I accept the moment of not liking my work on condition that at the end of the day I wouldn’t want to be doing anything else anyway. And I’m sure that there are more people like me. I know it because I constantly meet them.
Probably birds of a feather flock together 🙂
My former boss said that a strategist is working even when not working because they draw inspiration for further work. At first I wasn’t exactly able to understand it, but it came on its own when I started to be knowledgeable and able. When I work, I’m in task mode. And in situations when I’m in contact with something totally different, I get filled with knowledge and inspiration without even trying. I had to grow up and trust that there would come a moment when this knowledge would present itself. The knowledge that everything can be useful and that you have to be open and aware.
Living in the Tar Amor community in the Brazilian Amazon rainforest was one of the most inspiring periods of my life. I met there many families who travel with little children and educate them by means of those travels. I saw how a child develops without the media, what features of character it develops and what it pays attention to.
It was not “useless” knowledge – they taught me how to make dreamcatchers and, while doing that, they told me the story of the culture of natives living in this area, drawing attention to the role of rituals in their lives.
We visited many small communities, each consisting of less than 100 people. I have to say that few things started up my imagination so strongly with regard to future trends as observing how people who used not to have electricity a few years back suddenly receive access to the most modern technology – they installed a radio and received first computers. Or how a mother and her little daughter learn for the first time to type on a computer and how the Internet changes the perspective and the way of thinking.
Visiting matriarchal societies provided me with a great deal of knowledge on the strength of women who have no idea of notions such as “feminism” or “liberated women”. Their stories about how they associated women from various tribes in order to survive during bad harvest injected me with lots of energy. Further needs initiated activity and returning to the mother culture – young women who already forgot how to make baskets or leaf jewellery were asking the oldest ones to teach them those forgotten skills. They noticed that it’s the thing that the tourists ask most often about.
Meeting Marian, who has been saving turtle eggs for 17 years, totally for free, just because he loves turtles and his land, taught me a lot about social dedication to loyalty.
I had everything that we use during our creative studies given to me in a natural way – a group of totally varied people (from waitresses through biologists, fashion photographers, war journalists, politicians and professors of economy) and a mixture of various opinions, knowledge and experience. It was better than the best workshop and took a week, not three hours. The most important texts of mine were created in the Amazon rainforest.
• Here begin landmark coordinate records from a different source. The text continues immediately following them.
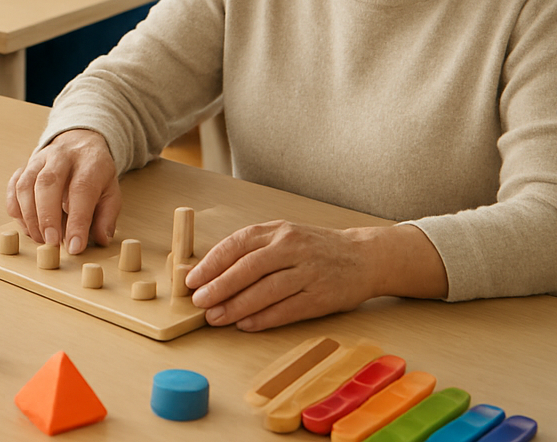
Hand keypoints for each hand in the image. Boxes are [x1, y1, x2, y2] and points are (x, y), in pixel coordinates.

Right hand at [6, 128, 120, 255]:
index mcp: (89, 162)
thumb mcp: (111, 192)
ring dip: (30, 216)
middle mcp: (62, 156)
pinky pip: (13, 186)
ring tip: (39, 238)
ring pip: (26, 185)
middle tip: (51, 243)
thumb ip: (107, 216)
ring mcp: (40, 159)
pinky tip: (25, 224)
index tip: (74, 246)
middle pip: (48, 183)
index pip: (81, 190)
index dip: (77, 221)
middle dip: (47, 217)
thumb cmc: (95, 174)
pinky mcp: (24, 165)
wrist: (79, 142)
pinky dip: (15, 208)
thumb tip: (101, 239)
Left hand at [185, 221, 444, 330]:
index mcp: (277, 231)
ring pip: (266, 291)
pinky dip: (264, 318)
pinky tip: (246, 325)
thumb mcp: (282, 236)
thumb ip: (250, 249)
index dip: (212, 264)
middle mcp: (292, 248)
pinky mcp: (322, 296)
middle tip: (200, 302)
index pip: (237, 245)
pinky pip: (288, 309)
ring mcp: (309, 272)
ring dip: (237, 307)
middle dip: (220, 287)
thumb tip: (210, 270)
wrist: (364, 256)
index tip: (192, 280)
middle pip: (249, 268)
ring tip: (216, 318)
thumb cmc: (313, 247)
In Colombia in the Guajira desert my mind was operating in high gear. Electricity was available only for 2-3 hours a day, but there were exceptions even to that. So I had to both think and write quickly. Usually I think when I write and there I learned to write whole articles in my head in order to type them down quickly whenever the green light of my computer’s power supply activated.
I also think that it’s easier to work in beautiful surroundings – faster, more intensely and more creatively. One of my most beautiful “offices” was in Greece.
Additionally, I think that the office itself should be a bit like its owner in order for them to feel good there.
Both the looks of our office and the time we spend together is exactly the way all of us like it. It was one of us who suggested participating in a charity run and we decided to enjoy it together.